Black Friday is now being introduced to Britain and I saw that it was the headline story on two different British newspapers. Both papers had photos of crowds desperately pushing and clamouring for electronic goods. This was the ugly image of consumerism at its worst. These images simultaneously confirmed my views on the economic enslavement of rampant consumerism and it also made me feel smug because I knew I would never lower myself to that animalistic level. The story made me feel comfortable with my own snobbishness. It made me feel right.

But then, I looked more closely at the two photos and I realised that it was the exact same crowd being photographed tightly from two separate angles. The “crowd” was made up of only 10 people, but surrounding them were more than 10 photographers squeezing in to get a tighter shot, and beyond them were some disinterested shoppers quietly going about their business. The photographers had managed to manufacture a crowd out of 10 people. Instead of being a story about rampant consumerism, this was a story of lazy journalism executing a pre-written story designed to fill some pages and flatter its readers. I wasn’t right; I had been manipulated.

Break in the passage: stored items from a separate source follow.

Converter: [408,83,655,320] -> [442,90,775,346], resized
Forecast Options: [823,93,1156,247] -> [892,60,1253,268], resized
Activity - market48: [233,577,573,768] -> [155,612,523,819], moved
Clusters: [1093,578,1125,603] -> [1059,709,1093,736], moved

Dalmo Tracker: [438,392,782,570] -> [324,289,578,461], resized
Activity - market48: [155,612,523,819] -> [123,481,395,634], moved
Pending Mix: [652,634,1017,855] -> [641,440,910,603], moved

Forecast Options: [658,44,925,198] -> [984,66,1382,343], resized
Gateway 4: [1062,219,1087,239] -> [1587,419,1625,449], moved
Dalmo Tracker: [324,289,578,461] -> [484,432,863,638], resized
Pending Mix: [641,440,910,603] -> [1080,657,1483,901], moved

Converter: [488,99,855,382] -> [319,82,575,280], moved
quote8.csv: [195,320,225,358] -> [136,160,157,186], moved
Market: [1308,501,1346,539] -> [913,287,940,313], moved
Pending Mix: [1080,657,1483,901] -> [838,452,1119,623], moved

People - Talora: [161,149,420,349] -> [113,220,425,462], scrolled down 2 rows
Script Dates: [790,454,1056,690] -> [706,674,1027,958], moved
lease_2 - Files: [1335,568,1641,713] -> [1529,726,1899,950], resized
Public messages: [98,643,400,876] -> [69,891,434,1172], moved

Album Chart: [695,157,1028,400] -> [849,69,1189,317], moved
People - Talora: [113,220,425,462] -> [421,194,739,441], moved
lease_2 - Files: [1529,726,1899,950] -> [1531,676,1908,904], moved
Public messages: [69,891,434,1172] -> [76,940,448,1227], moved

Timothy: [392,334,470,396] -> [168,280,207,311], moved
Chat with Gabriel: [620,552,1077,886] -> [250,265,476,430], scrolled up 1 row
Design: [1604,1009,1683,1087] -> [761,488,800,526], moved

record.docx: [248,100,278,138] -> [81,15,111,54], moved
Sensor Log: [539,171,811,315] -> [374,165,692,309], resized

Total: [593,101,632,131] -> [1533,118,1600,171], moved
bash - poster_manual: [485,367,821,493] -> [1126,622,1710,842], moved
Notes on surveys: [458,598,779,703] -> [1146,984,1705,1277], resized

I had only been able to spot the emotional manipulation because I could compare two different newspapers. If there had only been one newspaper, then I would have believed it because I wanted to believe it. And if that one newspaper could convince me with one story, then it might be able to convince me with whatever other rubbish it might choose to spew. If only there was a law, maybe some ancient law from the colonial era that could limit us to one “choice”. Sadly, I don’t think it works like that anymore.

Dear Kam,
Yo! Wassup! It’s my birthday soon and everyone is getting worked up about it. I say, chillax, dudes. I mean it’s only 70. Take a chill pill.
Edgar The Elder

A friend of mine’s daughter spends all her time on the Internet talking to her friends on Skype. The daughter is 10, although she insists that she’s nearer to 11 and so should be treated with the respect due to an 11-year-old and not some immature 10-year-old. When you’re young, those few months mean a lot, but not when you get older. When I went past 40, I simply stopped adding the years. I think I might be fast approaching 50, but, well, I’m just not counting. As far as I’m concerned, it’s all 40 and I’m sure I could still get into the youth division of most political parties for another couple of decades yet.

Each extra year raises difficult-to-answer questions about what I have achieved and where my life is heading. It’s the classic mid-life crisis, but I was given a sense of hope when I overheard my friend’s daughter say to her friends, “What am I doing with my life?” If a 10-year-old, sorry, 11-year-old is asking that question, then what am I worried about?